60. COVID and Cripistemology: Disability and Knowledge During a Pandemic
Rebecca Monteleone, University of Toledo; Helena Moura Fietz, Rice University; Emily Lim Rogers, Brown University
Posted: February 28, 2022 Accepted Languages: English/Inglés/Inglês, Spanish/Español/Espanhol, Portuguese/Portugués
In this panel, we invite presentations that grapple with the ontological and epistemological implications of the COVID-19 pandemic as both a mass disabling event and one that laid bare the entrenched systemic invalidation of disabled lives across the globe. In particular, we are interested in interrogating the following questions: what transformations must occur in order to “live together,” in uncertain times? How might we leverage the unique cripistemologies (Johnson and McRuer, 2014) of disabled people, particularly those who are multiply-marginalized, to imagine radically anti-ableist futures, even when (especially when) those futures contain global threats to humanity and resource scarcity?

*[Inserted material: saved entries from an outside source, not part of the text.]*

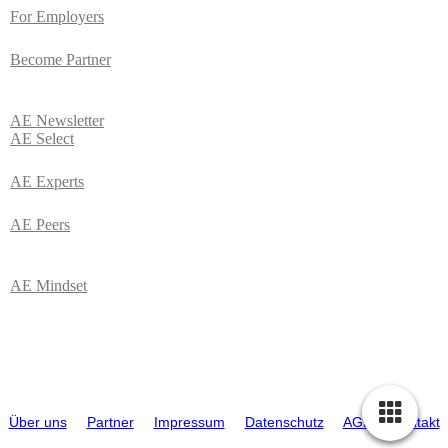
For Employers
Become Partner
AE
Newsletter
AE Select
AE Experts
AE Peers
AE Mindset
© 2026 ATTRACTIVE EMPLOYERS (AE). Alle Rechte vorbehalten |
Über uns
|
Partner
|
Impressum
|
Datenschutz
|
AGB
|
Kontakt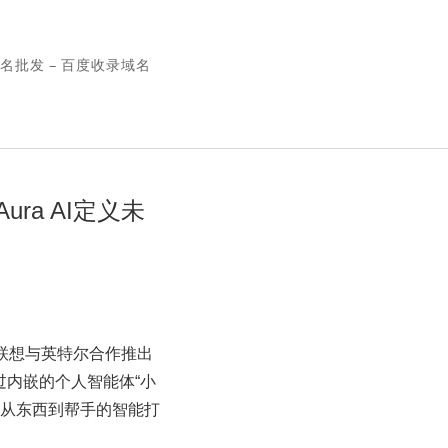
名批发 – 百度收录域名
ura AI定义未
联想与英特尔合作推出
。经过内嵌的个人智能体“小
成了从东西到帮手的智能打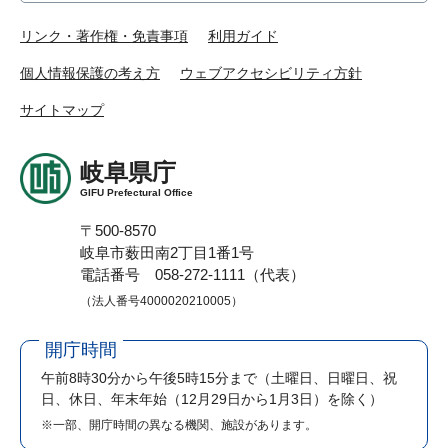
リンク・著作権・免責事項
利用ガイド
個人情報保護の考え方
ウェブアクセシビリティ方針
サイトマップ
岐阜県庁
GIFU Prefectural Office
〒500-8570
岐阜市薮田南2丁目1番1号
電話番号 058-272-1111（代表）
（法人番号4000020210005）
開庁時間
午前8時30分から午後5時15分まで
（土曜日、日曜日、祝
日、休日、年末年始（12月29日から1月3日）を除く）
※一部、開庁時間の異なる機関、施設があります。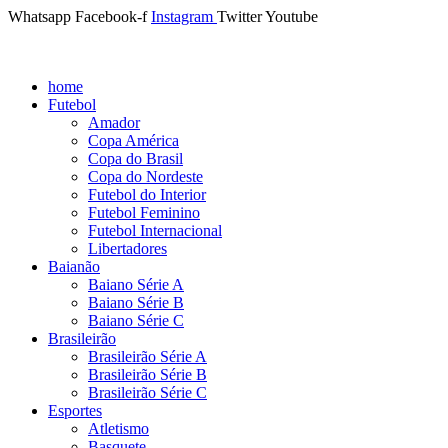
Whatsapp
Facebook-f
Instagram
Twitter
Youtube
home
Futebol
Amador
Copa América
Copa do Brasil
Copa do Nordeste
Futebol do Interior
Futebol Feminino
Futebol Internacional
Libertadores
Baianão
Baiano Série A
Baiano Série B
Baiano Série C
Brasileirão
Brasileirão Série A
Brasileirão Série B
Brasileirão Série C
Esportes
Atletismo
Basquete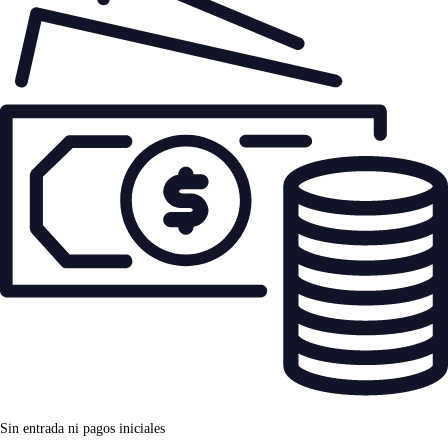
Sin entrada ni pagos iniciales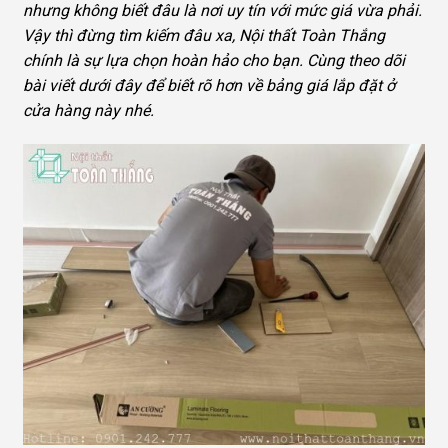
nhưng không biết đâu là nơi uy tín với mức giá vừa phải.
Vậy thì đừng tìm kiếm đâu xa, Nội thất Toàn Thắng
chính là sự lựa chọn hoàn hảo cho bạn. Cùng theo dõi
bài viết dưới đây để biết rõ hơn về bảng giá lắp đặt ở
cửa hàng này nhé.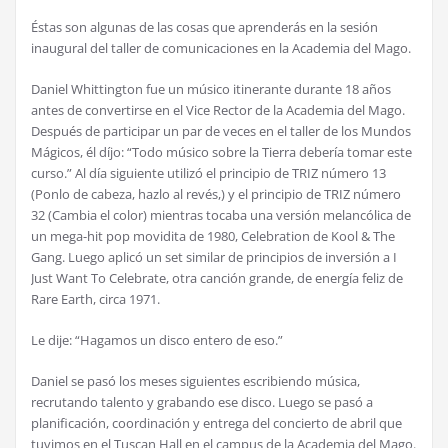
É
stas son algunas de las cosas que aprender
á
s en la sesi
ó
n
inaugural del taller de comunicaciones en la Academia del Mago.
Daniel Whittington fue un m
ú
sico itinerante durante 18 a
ñ
os
antes de convertirse en el Vice Rector de la Academia del Mago.
Despu
é
s de participar un par de veces en el taller de los Mundos
M
á
gicos,
é
l d
í
jo: “Todo m
ú
sico sobre la Tierra deber
í
a tomar este
curso.” Al d
í
a siguiente utiliz
ó
el principio de TRIZ n
ú
mero 13
(Ponlo de cabeza, hazlo al rev
é
s,) y el principio de TRIZ n
ú
mero
32 (Cambia el color) mientras tocaba una versi
ó
n melanc
ó
lica de
un mega-hit pop movidita de 1980, Celebration de Kool & The
Gang. Luego aplic
ó
un set similar de principios de inversi
ó
n a I
Just Want To Celebrate, otra canci
ó
n grande, de energ
í
a feliz de
Rare Earth, circa 1971.
Le dije: “Hagamos un disco entero de eso.”
Daniel se pas
ó
los meses siguientes escribiendo m
ú
sica,
recrutando talento y grabando ese disco. Luego se pas
ó
a
planificaci
ó
n, coordinaci
ó
n y entrega del concierto de abril que
tuvimos en el Tuscan Hall en el campus de la Academia del Mago.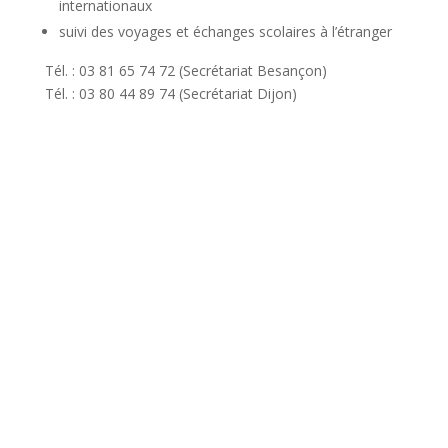
internationaux
suivi des voyages et échanges scolaires à l’étranger
Tél. : 03 81 65 74 72 (Secrétariat Besançon)
Tél. : 03 80 44 89 74 (Secrétariat Dijon)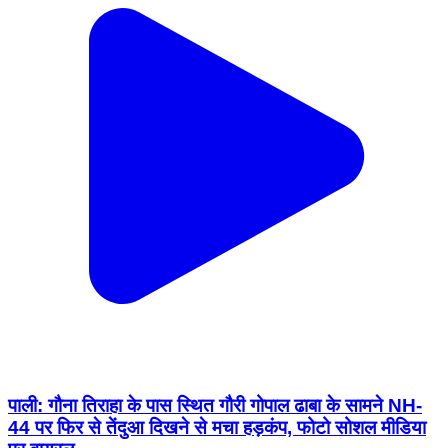
पाली: गौना तिराहा के पास स्थित गौरी गोपाल ढाबा के सामने NH-
44 पर फिर से तेंदुआ दिखने से मचा हड़कंप, फोटो सोशल मीडिया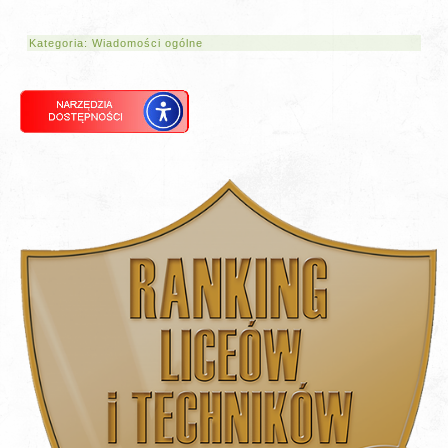
Kategoria:
Wiadomości ogólne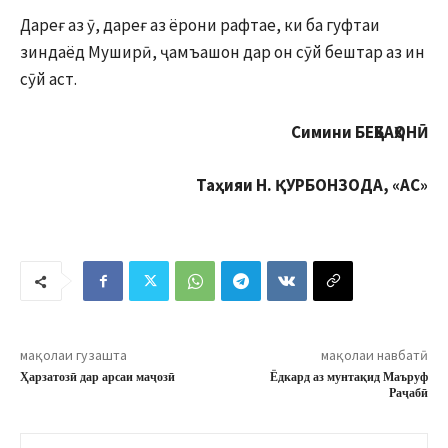
Дареғ аз ӯ, дареғ аз ёрони рафтае, ки ба гуфтаи
зиндаёд Муширӣ, ҷамъашон дар он сӯй бештар аз ин
сӯй аст.
Симини БЕҲБАҲОНӢ
Таҳияи Н. ҚУРБОНЗОДА, «АС»
мақолаи гузашта
мақолаи навбатӣ
Ҳарзатозӣ дар арсаи маҷозӣ
Ёдкард аз мунтақид Маъруф
Раҷабӣ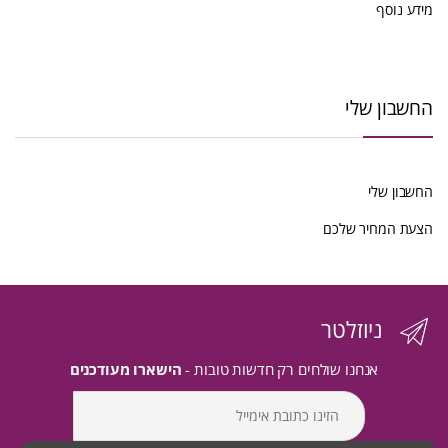
מידע נוסף
החשבון שלי
החשבון שלי
הצעת המחיר שלכם
ניוזלטר
אנחנו שולחים רק חדשות טובות -
הישארו מעודכנים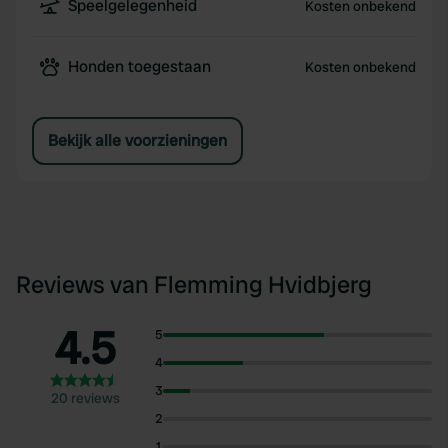
Speelgelegenheid
Kosten onbekend
Honden toegestaan
Kosten onbekend
Bekijk alle voorzieningen
Reviews van Flemming Hvidbjerg
4.5
5
4
3
20 reviews
2
1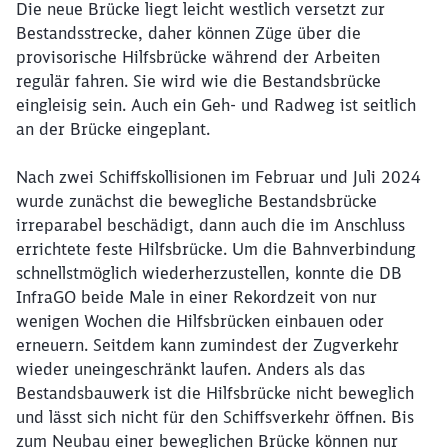
Die neue Brücke liegt leicht westlich versetzt zur
Bestandsstrecke, daher können Züge über die
provisorische Hilfsbrücke während der Arbeiten
regulär fahren. Sie wird wie die Bestandsbrücke
eingleisig sein. Auch ein Geh- und Radweg ist seitlich
an der Brücke eingeplant.
Nach zwei Schiffskollisionen im Februar und Juli 2024
wurde zunächst die bewegliche Bestandsbrücke
irreparabel beschädigt, dann auch die im Anschluss
errichtete feste Hilfsbrücke. Um die Bahnverbindung
schnellstmöglich wiederherzustellen, konnte die DB
InfraGO beide Male in einer Rekordzeit von nur
wenigen Wochen die Hilfsbrücken einbauen oder
erneuern. Seitdem kann zumindest der Zugverkehr
wieder uneingeschränkt laufen. Anders als das
Bestandsbauwerk ist die Hilfsbrücke nicht beweglich
und lässt sich nicht für den Schiffsverkehr öffnen. Bis
zum Neubau einer beweglichen Brücke können nur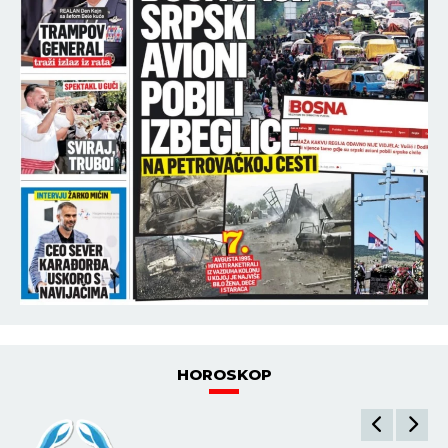
HOROSKOP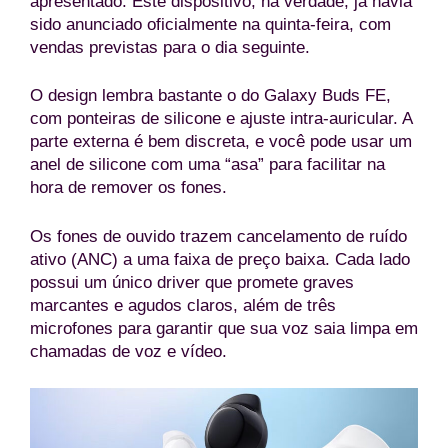
apresentado. Este dispositivo, na verdade, já havia
sido anunciado oficialmente na quinta-feira, com
vendas previstas para o dia seguinte.
O design lembra bastante o do Galaxy Buds FE,
com ponteiras de silicone e ajuste intra-auricular. A
parte externa é bem discreta, e você pode usar um
anel de silicone com uma “asa” para facilitar na
hora de remover os fones.
Os fones de ouvido trazem cancelamento de ruído
ativo (ANC) a uma faixa de preço baixa. Cada lado
possui um único driver que promete graves
marcantes e agudos claros, além de três
microfones para garantir que sua voz saia limpa em
chamadas de voz e vídeo.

Potential topics could include:
Examples of “crip technoscience” (Hamraie and Fritsch 2019)–disabled/crip innovation, expertise, and creativity–in the pandemic era;
The reconsideration of disability as a social, political, and personal category in light of disablement in the pandemic;
Crip-led mutual aid and community initiatives;
Reconfigurations of networks and distributions of care labor;
The disproportionate impact of the virus on disabled people made invisible through their institutionalization in nursing homes, group homes, and prisons;
The invalidation or erasure of disabled expertise and knowledge throughout the pandemic;
Deprioritization of disabled people in all levels of public health and emergency planning;
Discourses around “allowable” deaths and pre-existing conditions;
The disproportionate impact of the pandemic on multiply-marginalized disabled people, especially disabled people in the Global South;
Imaginaries of post-pandemic futures, recuperation, and “returns to normal” in light of long COVID.
We explicitly invite papers from different localities, methodologies, and formats.